> [Texte proposé]:
┌──

Essai - Ferrari 296 Challenge (2025) : 3, 2, 1... mise à FEU !

Fermez les yeux et imaginez une Ferrari 296 GTB à qui l’on retirerait son moteur électrique et sa batterie en l’allégeant de 130 kilos. Avec des slicks "al dente" et des freins empruntés à la prochaine F80. Ouvrez les yeux… Bienvenue dans l’univers du Ferrari Challenge !
Circuit Monteblanco, près de Séville, mardi 8 h. L’épais brouillard qui tarde à se lever sur la ligne droite refroidit un peu l’ambiance. Mais notre petit groupe de veinards choisis par Maranello et fiers comme Artaban dans leurs combinaisons Sabelt Ferrari Challenge piaffe d’impatience telle une bande de gamins en pyjama au pied du sapin.
Dans la salle du briefing qui se tient au-dessus des stands, l’atmosphère reste pourtant studieuse. Mais un bruit sec vient perturber ce silence. Une déflagration, puis des vibrations qui se propagent sous nos pieds.
Elles proviennent de la 296 Challenge, que les mécaniciens démarrent au rez-de-chaussée et qui fait littéralement trembler notre plancher. Je ne sais pas si je suis le seul à le ressentir, mais j’ai du mal à cacher mon excitation à l’idée d’en prendre le volant.
Je m’efforce de faire comme si de rien n’était, en feignant le vieil habitué des circuits que rien ne peut déconcentrer. Ce qui est évidemment l’inverse, puisque le simple bruit d’une clé à chocs suffit à me donner des bouffées d’euphorie.
Au volant d'une Ferrari 296 GTB "déshybridée"
Bref, en écoutant le démarrage à froid de la 296 Challenge, j’entre en lévitation. Et je reste bouche bée devant sa fiche technique. Imaginez… une 296 GTB non pas swappée mais « déshybridée ».
C’est-à-dire débarrassée de son moteur électrique et de sa batterie, et ainsi allégée de 130 kg par rapport au modèle routier. Cerises sur le gâteau et rasade de chantilly : le V6 biturbo est boosté à 700 ch au lieu de 663, les Pirelli slicks sont collants comme des rouleaux Pattex et les freins en carbone-céramique proviennent de la nouvelle Ferrari F80.
Ils sont donc conçus pour stopper 1 525 kg à sec, alors que la 296 Challenge revendique 1 330 kg seulement. Inutile de préciser que dans la seconde qui suit, je suis déjà casqué, sanglé au Hans, ganté et prêt à m’enlever une côte si nécessaire pour passer par le trou de souris formé entre l’arceau de sécurité et les oreilles du baquet HRS (Head Restraint System, élaboré pour maintenir la tête en cas de choc latéral).
Alors j’expire, je rentre le ventre et je me contorsionne avec ma souplesse de piquet pour caser mon mètre quatre-vingt-dix de viande. Ouf, ça passe et ça en vaut la peine. A l’intérieur, c’est le paradis. J’ai beau être ficelé comme le rosbif du dimanche par le harnais six points et avoir la sensation que ma tête est coincée dans un étau, je jubile en faisant pivoter mes globes oculaires pour mieux profiter de ce panorama idyllique.

└──

> [Défis]:
a: Recopiez tout ce qui va de « Essai - Ferrari » jusqu'à « sous nos pieds. » dans l'essai de la 296 Challenge, en substituant « crachin » à « brouillard ».
b: D'après l'essai de la 296 Challenge, les affirmations suivantes sont-elles exactes ? (i) Le V6 biturbo développe 700 ch. (ii) La 296 Challenge pèse 1 525 kg. (iii) Le briefing se tient au rez-de-chaussée. Répondez par oui ou non, en citant les mots du texte qui tranchent.

> [Données fournies]:
┌──

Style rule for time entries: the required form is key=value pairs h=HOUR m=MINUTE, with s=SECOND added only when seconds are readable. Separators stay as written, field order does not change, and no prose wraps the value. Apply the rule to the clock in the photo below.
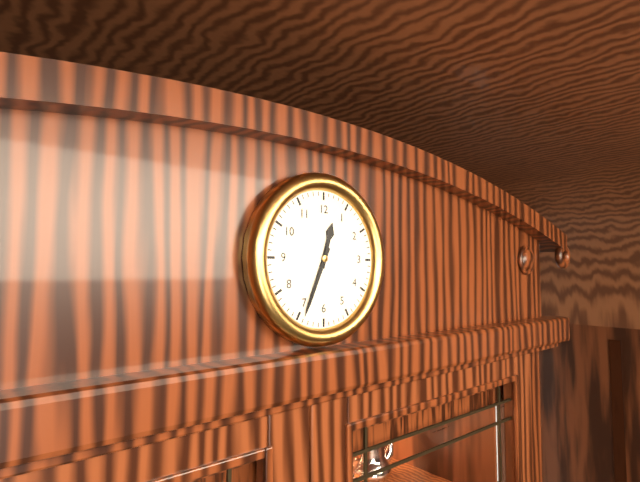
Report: h=12 m=34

└──

> [Solutions ci-dessous]:
a:
Essai - Ferrari 296 Challenge (2025) : 3, 2, 1... mise à FEU !

Fermez les yeux et imaginez une Ferrari 296 GTB à qui l’on retirerait son moteur électrique et sa batterie en l’allégeant de 130 kilos. Avec des slicks "al dente" et des freins empruntés à la prochaine F80. Ouvrez les yeux… Bienvenue dans l’univers du Ferrari Challenge !
Circuit Monteblanco, près de Séville, mardi 8 h. L’épais crachin qui tarde à se lever sur la ligne droite refroidit un peu l’ambiance. Mais notre petit groupe de veinards choisis par Maranello et fiers comme Artaban dans leurs combinaisons Sabelt Ferrari Challenge piaffe d’impatience telle une bande de gamins en pyjama au pied du sapin.
Dans la salle du briefing qui se tient au-dessus des stands, l’atmosphère reste pourtant studieuse. Mais un bruit sec vient perturber ce silence. Une déflagration, puis des vibrations qui se propagent sous nos pieds.

b:
(i) Oui : « le V6 biturbo est boosté à 700 ch au lieu de 663 ».
(ii) Non : « la 296 Challenge revendique 1 330 kg seulement ».
(iii) Non : « la salle du briefing qui se tient au-dessus des stands ».